PS: The sooner this Kotlin + Compose Compiler update is done the better. This is because more and more dependency updates will start depending on a newer version of Kotlin, which will make it harder for us to update them without transitively updating Kotlin as well, which, in its turn might cause compile, or even runtime regressions. 🤷

Since the app is running properly (as far as I tested) I am confident that the new version doesn't introduce breaking changes, but I'm not sure what's the preferred approach here, @ParaskP7 . Should we just merge this?

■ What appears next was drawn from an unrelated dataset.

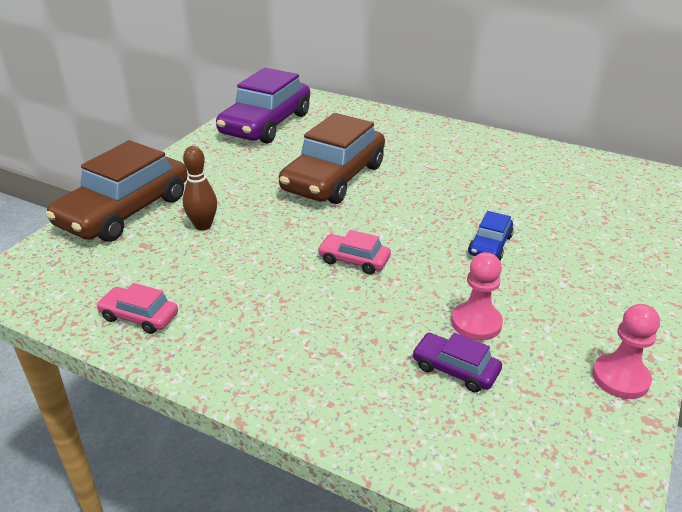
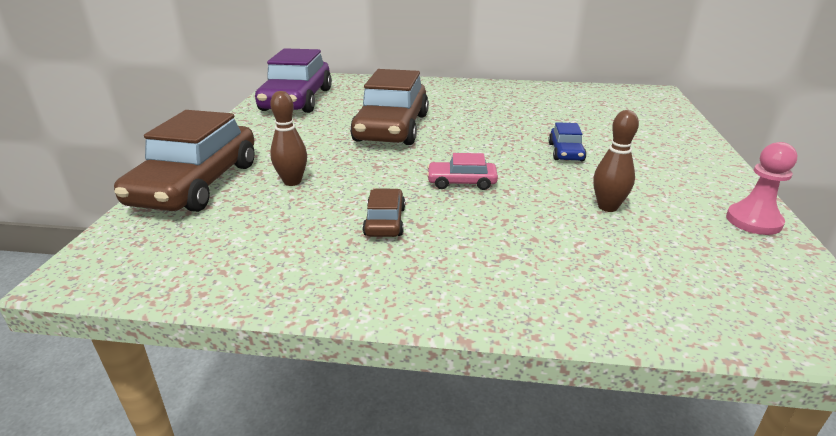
camera: 20 degrees left, 5 degrees down
(139, 316) = (279, 270): pink car -> none
(254, 288) = (385, 221): none -> brown car
(455, 369) = (624, 244): purple car -> none
(476, 323) = (607, 207): pink pawn -> brown bowling pin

My preferred and suggested approach is to handle this Kotlin and as such a Compose Compiler update first, and only them try and update any library that is transitively updating Kotlin for us. 😊

[thomashorta]

@ParaskP7 I see, this seems a bit more complex than anticipated. I created an issue to look into that as soon as I can, which should hopefully be sometime next week.

#19464

[ParaskP7]

👋 @thomashorta !

@ParaskP7 I see, this seems a bit more complex than anticipated.

Indeed...

I created an issue to look into that as soon as I can, which should hopefully be sometime next week. #19464

Awesome, thanks so much for creating this issue! 🙇 ❤️ 🥇

[thomashorta]

@dependabot rebase

[wpmobilebot]

	1 Warning
⚠️	PR is not assigned to a milestone.

Generated by 🚫 Danger

[wpmobilebot]

Found 1 violations:

The PR caused the following dependency changes:

 +--- project :libs:analytics
 |    \--- com.automattic:Automattic-Tracks-Android:3.3.0
 |         \--- com.squareup.okhttp3:okhttp:4.9.0 -> 4.11.0
-|              \--- com.squareup.okio:okio:3.2.0 -> 3.3.0
-|                   \--- com.squareup.okio:okio-jvm:3.3.0
-|                        +--- org.jetbrains.kotlin:kotlin-stdlib-jdk8:1.8.0 -> 1.9.10 (*)
-|                        \--- org.jetbrains.kotlin:kotlin-stdlib-common:1.8.0 -> 1.9.10
+|              \--- com.squareup.okio:okio:3.2.0 -> 3.6.0
+|                   \--- com.squareup.okio:okio-jvm:3.6.0
+|                        +--- org.jetbrains.kotlin:kotlin-stdlib-jdk8:1.9.10 (*)
+|                        \--- org.jetbrains.kotlin:kotlin-stdlib-common:1.9.10
 +--- project :libs:editor
 |    \--- com.facebook.react:react-android:0.71.11
-|         \--- com.squareup.okio:okio:2.9.0 -> 3.3.0 (*)
+|         \--- com.squareup.okio:okio:2.9.0 -> 3.6.0 (*)
-+--- com.squareup.okio:okio:3.2.0 -> 3.3.0 (*)
++--- com.squareup.okio:okio:3.6.0 (*)
 +--- com.airbnb.android:lottie:6.1.0
-|    \--- com.squareup.okio:okio:{require 1.17.5; reject _} -> 3.3.0 (*)
+|    \--- com.squareup.okio:okio:{require 1.17.5; reject _} -> 3.6.0 (*)
 \--- io.coil-kt:coil-compose:2.4.0
      \--- io.coil-kt:coil-compose-base:2.4.0
           \--- io.coil-kt:coil-base:2.4.0
-               \--- com.squareup.okio:okio:3.3.0 (*)
+               \--- com.squareup.okio:okio:3.3.0 -> 3.6.0 (*)

Please review and act accordingly

[thomashorta]

Now that Kotlin was updated to 1.9.10 in our repo the dependency changes for this PR look good and everything still works fine. I'm approving and merging it.